Ia menyebut pada 2018, Indonesia membelanjakan USD173 miliar untuk membeli makanan dan minuman halal dari luar negeri, atau mencapai 12,6 persen dari pangsa produk makanan halal dunia.
"Sampai saat ini, sebagai negara dengan penduduk muslim terbesar di dunia, Indonesia justru hanya menjadi konsumen produk halal dunia. Jangankan untuk menjadi pemain global, memenuhi kebutuhan makanan halal domestik kita harus mengimpor," kata Ma'ruf dalam webinar, Rabu, 3 Maret 2021.
Menurutnya, sebagai negara dengan mayoritas muslim terbesar di dunia, Indonesia memiliki potensi untuk mengembangkan ekonomi dan keuangan syariah. Apalagi, kelas menengah muslim dengan halal awareness yang semakin tinggi menjadikan peluang besar untuk menumbuhkan industri halal di sektor halal food, halal fashion, halal healthcare, dan halal travel di dalam negeri.
Di sisi lain, Ma'ruf juga melihat, pasar halal global memiliki potensi yang sangat besar. Pada 2018, konsumsi produk pasar halal dunia mencapai USD2,2 triliun dan diperkirakan akan mencapai USD3,2 triliun pada 2024.

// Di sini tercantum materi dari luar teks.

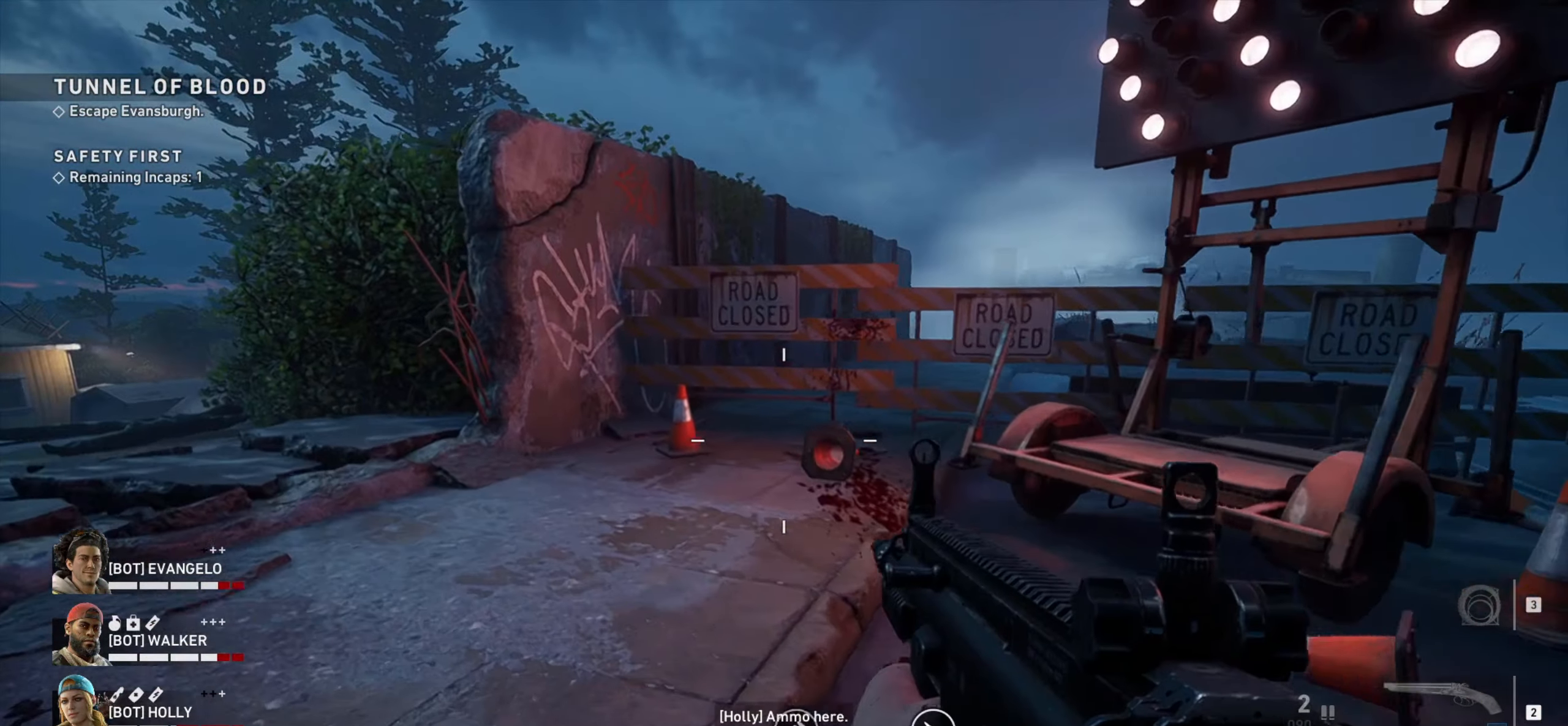
{"keys": ["d", "w"], "mouse": [], "events": [[66, "a", "up"], [166, "d", "down"]]}
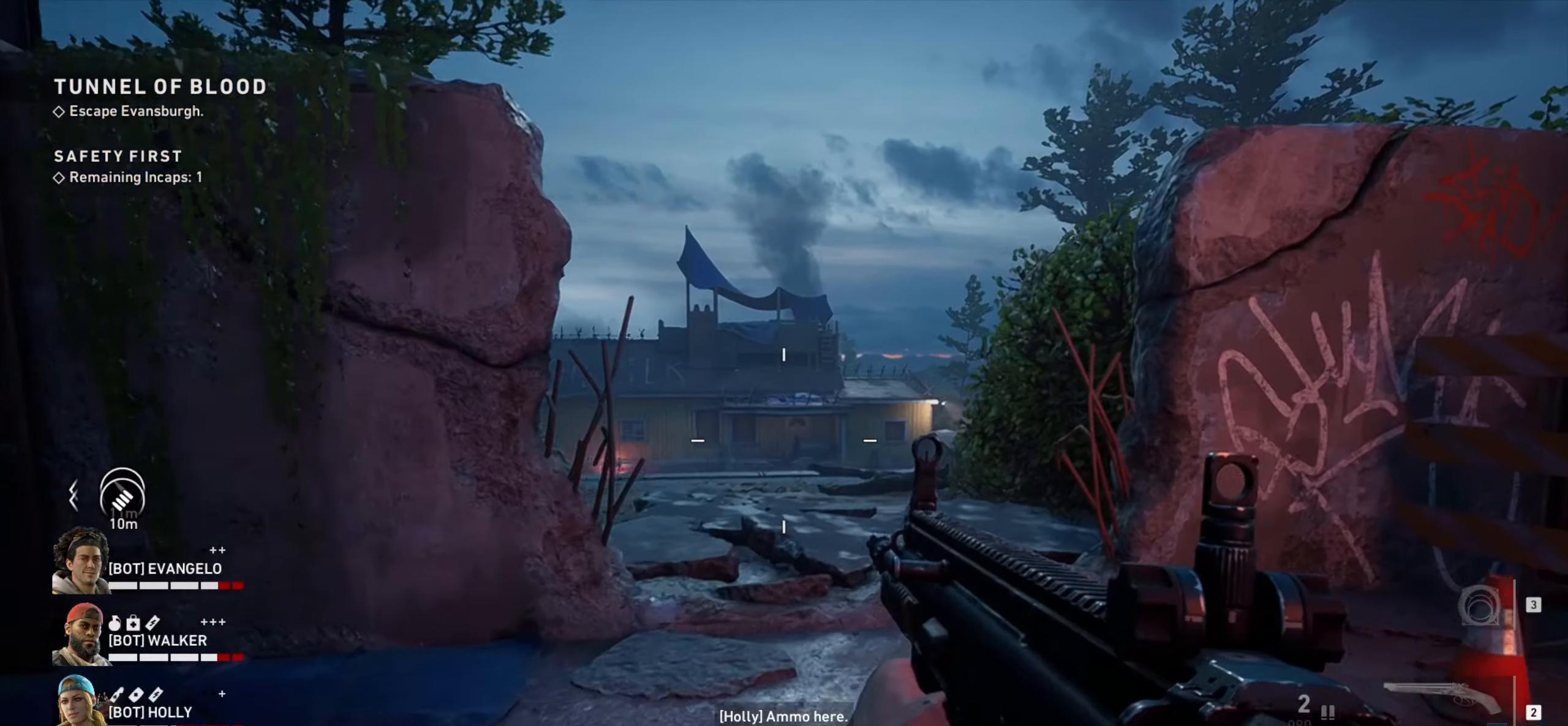
{"keys": ["d", "w"], "mouse": [], "events": []}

Dengan perkiraan penduduk muslim yang akan mencapai 2,2 miliar jiwa pada 2030, maka angka perekonomian pasar industri halal global ini akan terus meningkat dengan pesat dan ini bisa menjadi pasar bagi industri halal Indonesia.
"Dengan fakta tersebut, sudah saatnya Indonesia membangun dan memperkuat industri produk halal," ucapnya.
Adapun target jangka pendek industri halal, kata Ma'ruf, harus bisa memenuhi kebutuhan domestik. Sementara dalam jangka panjang, dapat memenuhi kebutuhan global sehingga dapat meningkatkan kinerja ekspor.